* **PROBLEM TO WORK ON**
Within the records, find every line that includes the word "church" and copy it.

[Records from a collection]
=== Section Start ===

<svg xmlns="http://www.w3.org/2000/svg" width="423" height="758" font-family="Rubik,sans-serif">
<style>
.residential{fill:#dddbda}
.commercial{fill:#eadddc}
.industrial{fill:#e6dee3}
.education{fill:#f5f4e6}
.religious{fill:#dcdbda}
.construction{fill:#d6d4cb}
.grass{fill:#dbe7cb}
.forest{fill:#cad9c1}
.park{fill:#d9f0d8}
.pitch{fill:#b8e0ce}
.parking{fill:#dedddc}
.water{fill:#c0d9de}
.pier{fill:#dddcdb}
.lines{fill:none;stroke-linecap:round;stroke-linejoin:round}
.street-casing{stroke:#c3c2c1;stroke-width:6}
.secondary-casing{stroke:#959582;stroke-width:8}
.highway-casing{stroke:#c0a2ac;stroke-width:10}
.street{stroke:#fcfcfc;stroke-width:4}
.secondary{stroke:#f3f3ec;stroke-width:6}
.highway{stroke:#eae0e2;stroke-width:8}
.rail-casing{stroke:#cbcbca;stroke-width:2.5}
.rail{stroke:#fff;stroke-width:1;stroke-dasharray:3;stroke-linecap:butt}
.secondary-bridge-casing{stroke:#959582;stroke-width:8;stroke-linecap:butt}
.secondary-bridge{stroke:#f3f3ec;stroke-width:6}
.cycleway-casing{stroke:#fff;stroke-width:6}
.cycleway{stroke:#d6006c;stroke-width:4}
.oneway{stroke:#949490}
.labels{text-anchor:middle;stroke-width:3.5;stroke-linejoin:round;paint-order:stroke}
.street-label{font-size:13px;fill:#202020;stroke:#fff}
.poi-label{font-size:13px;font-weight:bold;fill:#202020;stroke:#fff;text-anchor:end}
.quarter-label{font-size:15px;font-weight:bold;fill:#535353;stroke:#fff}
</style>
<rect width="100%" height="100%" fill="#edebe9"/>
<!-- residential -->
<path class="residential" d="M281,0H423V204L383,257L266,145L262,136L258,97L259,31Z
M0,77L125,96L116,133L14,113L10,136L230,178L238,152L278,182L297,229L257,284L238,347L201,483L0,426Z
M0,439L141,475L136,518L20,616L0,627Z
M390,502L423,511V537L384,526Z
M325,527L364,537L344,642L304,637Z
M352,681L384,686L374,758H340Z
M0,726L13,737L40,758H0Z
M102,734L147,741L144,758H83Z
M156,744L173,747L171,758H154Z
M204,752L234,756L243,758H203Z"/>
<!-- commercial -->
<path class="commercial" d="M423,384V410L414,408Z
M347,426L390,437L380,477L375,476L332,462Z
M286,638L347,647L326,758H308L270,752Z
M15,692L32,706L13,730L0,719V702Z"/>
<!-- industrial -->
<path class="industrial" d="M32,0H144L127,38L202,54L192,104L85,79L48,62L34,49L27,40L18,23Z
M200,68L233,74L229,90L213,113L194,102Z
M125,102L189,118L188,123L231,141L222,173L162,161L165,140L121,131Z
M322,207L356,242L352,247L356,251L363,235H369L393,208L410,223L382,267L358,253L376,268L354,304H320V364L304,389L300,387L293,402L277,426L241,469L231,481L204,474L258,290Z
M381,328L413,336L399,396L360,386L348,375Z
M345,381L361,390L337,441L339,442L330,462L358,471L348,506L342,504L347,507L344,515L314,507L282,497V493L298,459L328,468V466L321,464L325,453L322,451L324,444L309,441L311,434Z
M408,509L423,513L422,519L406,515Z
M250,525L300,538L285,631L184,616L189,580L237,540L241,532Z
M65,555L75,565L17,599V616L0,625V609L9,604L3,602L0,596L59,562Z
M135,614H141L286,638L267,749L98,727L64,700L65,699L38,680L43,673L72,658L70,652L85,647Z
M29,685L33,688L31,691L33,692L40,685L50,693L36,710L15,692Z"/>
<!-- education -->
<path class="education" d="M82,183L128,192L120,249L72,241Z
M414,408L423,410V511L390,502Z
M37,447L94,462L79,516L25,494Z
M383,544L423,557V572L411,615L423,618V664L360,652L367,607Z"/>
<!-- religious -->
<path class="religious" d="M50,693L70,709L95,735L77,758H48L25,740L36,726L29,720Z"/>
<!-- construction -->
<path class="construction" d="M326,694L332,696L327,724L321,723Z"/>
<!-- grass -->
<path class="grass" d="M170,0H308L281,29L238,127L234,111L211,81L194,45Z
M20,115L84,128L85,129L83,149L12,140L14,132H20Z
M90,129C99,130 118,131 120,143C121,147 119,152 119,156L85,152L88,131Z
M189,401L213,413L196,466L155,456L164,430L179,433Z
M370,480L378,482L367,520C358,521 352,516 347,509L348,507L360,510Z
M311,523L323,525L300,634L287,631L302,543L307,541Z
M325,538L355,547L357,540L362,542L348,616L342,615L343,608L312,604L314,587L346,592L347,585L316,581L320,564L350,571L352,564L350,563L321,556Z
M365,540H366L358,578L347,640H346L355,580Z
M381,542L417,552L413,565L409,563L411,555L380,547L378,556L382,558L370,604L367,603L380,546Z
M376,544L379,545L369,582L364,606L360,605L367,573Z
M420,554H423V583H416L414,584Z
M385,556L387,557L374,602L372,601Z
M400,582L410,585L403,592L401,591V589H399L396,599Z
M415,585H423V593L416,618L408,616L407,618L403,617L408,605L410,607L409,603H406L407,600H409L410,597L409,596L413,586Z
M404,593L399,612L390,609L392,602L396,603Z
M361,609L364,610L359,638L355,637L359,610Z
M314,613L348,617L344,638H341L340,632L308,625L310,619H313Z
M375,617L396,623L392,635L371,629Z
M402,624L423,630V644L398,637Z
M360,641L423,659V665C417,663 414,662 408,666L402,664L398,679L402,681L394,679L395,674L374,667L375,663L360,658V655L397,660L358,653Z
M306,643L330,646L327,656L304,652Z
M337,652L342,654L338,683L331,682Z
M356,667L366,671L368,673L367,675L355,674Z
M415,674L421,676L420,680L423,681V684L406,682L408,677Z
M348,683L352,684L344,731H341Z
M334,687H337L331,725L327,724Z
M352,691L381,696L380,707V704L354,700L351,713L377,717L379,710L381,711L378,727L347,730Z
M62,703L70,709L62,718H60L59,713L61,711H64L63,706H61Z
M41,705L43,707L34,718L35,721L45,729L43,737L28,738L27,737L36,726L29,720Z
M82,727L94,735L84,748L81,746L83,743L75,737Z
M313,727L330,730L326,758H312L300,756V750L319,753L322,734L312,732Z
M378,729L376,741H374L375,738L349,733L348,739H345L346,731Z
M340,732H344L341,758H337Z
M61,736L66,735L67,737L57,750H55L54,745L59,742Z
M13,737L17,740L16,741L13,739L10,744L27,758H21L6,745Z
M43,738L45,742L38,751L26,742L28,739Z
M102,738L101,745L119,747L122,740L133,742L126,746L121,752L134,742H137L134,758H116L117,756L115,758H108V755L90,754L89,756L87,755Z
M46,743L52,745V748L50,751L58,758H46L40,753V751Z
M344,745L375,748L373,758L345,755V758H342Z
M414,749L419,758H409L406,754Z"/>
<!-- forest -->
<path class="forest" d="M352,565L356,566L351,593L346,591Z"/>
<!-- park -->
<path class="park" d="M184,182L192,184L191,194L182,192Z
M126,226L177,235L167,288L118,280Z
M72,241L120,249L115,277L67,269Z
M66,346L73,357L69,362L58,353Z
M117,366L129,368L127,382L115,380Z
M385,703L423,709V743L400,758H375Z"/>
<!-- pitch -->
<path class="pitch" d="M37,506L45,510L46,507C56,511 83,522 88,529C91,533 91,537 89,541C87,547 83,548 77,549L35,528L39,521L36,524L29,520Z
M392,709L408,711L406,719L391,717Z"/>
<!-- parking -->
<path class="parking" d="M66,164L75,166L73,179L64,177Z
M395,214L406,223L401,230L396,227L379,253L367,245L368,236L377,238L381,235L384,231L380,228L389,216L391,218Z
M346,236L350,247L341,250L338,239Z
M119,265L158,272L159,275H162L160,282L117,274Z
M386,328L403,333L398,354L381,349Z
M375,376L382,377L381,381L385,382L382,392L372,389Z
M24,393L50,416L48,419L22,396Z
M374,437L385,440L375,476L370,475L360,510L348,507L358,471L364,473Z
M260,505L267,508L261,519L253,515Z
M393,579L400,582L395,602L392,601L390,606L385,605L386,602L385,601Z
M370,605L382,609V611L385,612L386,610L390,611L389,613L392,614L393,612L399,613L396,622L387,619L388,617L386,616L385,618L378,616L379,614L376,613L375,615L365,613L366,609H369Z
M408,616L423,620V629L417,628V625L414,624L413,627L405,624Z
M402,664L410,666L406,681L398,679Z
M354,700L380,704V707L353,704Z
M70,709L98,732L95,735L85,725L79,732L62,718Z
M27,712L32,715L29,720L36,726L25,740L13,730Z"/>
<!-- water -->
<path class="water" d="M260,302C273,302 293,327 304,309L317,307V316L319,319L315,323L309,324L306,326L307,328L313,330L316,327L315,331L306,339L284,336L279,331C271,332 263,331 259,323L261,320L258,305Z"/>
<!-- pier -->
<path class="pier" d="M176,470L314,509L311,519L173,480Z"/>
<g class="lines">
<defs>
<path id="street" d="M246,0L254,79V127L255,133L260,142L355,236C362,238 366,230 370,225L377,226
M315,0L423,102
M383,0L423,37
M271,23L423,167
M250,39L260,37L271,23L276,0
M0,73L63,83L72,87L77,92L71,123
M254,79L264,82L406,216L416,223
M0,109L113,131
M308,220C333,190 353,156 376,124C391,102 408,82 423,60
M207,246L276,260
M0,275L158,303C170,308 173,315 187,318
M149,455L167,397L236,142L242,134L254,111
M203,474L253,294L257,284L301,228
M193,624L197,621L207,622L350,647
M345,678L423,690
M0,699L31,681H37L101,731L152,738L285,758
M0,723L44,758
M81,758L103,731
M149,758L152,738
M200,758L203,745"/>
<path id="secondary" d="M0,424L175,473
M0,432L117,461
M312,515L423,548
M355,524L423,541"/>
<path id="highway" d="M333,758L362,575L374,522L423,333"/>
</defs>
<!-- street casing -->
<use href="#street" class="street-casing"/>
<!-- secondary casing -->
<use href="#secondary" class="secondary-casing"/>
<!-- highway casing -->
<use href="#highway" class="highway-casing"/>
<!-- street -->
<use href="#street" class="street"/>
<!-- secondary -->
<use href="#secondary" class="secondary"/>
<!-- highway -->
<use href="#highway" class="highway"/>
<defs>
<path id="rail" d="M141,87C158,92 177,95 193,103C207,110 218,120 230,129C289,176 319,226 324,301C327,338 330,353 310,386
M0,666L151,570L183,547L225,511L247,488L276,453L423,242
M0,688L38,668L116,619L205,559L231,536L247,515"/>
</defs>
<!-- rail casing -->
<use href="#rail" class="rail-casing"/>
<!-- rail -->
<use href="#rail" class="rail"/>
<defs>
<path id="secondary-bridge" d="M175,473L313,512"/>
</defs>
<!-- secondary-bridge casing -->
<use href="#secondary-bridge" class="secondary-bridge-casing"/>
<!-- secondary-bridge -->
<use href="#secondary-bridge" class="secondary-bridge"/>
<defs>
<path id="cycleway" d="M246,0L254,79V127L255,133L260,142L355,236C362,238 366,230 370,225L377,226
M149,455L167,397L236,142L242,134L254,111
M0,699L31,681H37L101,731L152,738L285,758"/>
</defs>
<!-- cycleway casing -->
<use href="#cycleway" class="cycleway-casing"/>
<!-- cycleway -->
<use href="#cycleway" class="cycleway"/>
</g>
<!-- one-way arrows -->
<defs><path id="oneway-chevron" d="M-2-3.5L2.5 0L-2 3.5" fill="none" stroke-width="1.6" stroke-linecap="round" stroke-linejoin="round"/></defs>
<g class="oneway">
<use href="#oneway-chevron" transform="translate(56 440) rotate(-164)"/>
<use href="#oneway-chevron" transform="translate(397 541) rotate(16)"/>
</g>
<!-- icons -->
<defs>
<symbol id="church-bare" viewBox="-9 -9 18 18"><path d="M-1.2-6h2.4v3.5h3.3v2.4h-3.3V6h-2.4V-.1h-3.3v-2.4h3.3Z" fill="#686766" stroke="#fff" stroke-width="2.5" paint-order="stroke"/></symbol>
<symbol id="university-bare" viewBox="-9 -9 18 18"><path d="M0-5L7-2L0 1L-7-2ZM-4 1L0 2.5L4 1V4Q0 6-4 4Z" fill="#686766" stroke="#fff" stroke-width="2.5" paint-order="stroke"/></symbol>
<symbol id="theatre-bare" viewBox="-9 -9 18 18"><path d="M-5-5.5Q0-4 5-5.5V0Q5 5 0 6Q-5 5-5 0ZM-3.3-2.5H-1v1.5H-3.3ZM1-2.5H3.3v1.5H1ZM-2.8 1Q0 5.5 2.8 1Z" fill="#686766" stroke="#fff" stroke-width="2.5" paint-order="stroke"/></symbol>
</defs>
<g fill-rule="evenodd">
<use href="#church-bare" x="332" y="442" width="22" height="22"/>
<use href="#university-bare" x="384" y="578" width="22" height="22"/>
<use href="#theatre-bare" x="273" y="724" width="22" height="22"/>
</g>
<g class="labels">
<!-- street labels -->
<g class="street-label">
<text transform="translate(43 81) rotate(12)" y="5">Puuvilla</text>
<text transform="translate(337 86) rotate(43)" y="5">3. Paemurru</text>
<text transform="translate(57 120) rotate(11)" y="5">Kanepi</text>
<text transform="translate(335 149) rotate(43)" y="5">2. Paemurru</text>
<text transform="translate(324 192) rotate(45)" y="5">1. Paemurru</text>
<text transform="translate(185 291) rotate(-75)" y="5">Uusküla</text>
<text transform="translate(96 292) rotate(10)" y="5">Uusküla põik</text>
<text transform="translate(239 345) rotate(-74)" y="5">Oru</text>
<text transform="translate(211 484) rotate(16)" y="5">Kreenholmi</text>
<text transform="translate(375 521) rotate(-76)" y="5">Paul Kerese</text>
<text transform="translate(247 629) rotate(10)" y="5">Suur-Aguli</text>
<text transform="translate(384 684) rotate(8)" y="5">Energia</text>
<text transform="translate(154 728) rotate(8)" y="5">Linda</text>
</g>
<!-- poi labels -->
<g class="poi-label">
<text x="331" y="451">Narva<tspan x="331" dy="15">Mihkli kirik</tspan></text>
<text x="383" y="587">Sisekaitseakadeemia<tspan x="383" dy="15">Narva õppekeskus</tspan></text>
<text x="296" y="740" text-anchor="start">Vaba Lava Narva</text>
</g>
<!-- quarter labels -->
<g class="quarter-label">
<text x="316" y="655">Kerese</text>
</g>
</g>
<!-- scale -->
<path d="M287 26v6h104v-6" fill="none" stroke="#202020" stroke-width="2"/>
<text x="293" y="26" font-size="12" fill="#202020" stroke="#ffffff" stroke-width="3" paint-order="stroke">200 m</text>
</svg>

=== Section End ===

* **TASK SOLUTION**
<symbol id="church-bare" viewBox="-9 -9 18 18"><path d="M-1.2-6h2.4v3.5h3.3v2.4h-3.3V6h-2.4V-.1h-3.3v-2.4h3.3Z" fill="#686766" stroke="#fff" stroke-width="2.5" paint-order="stroke"/></symbol>
<use href="#church-bare" x="332" y="442" width="22" height="22"/>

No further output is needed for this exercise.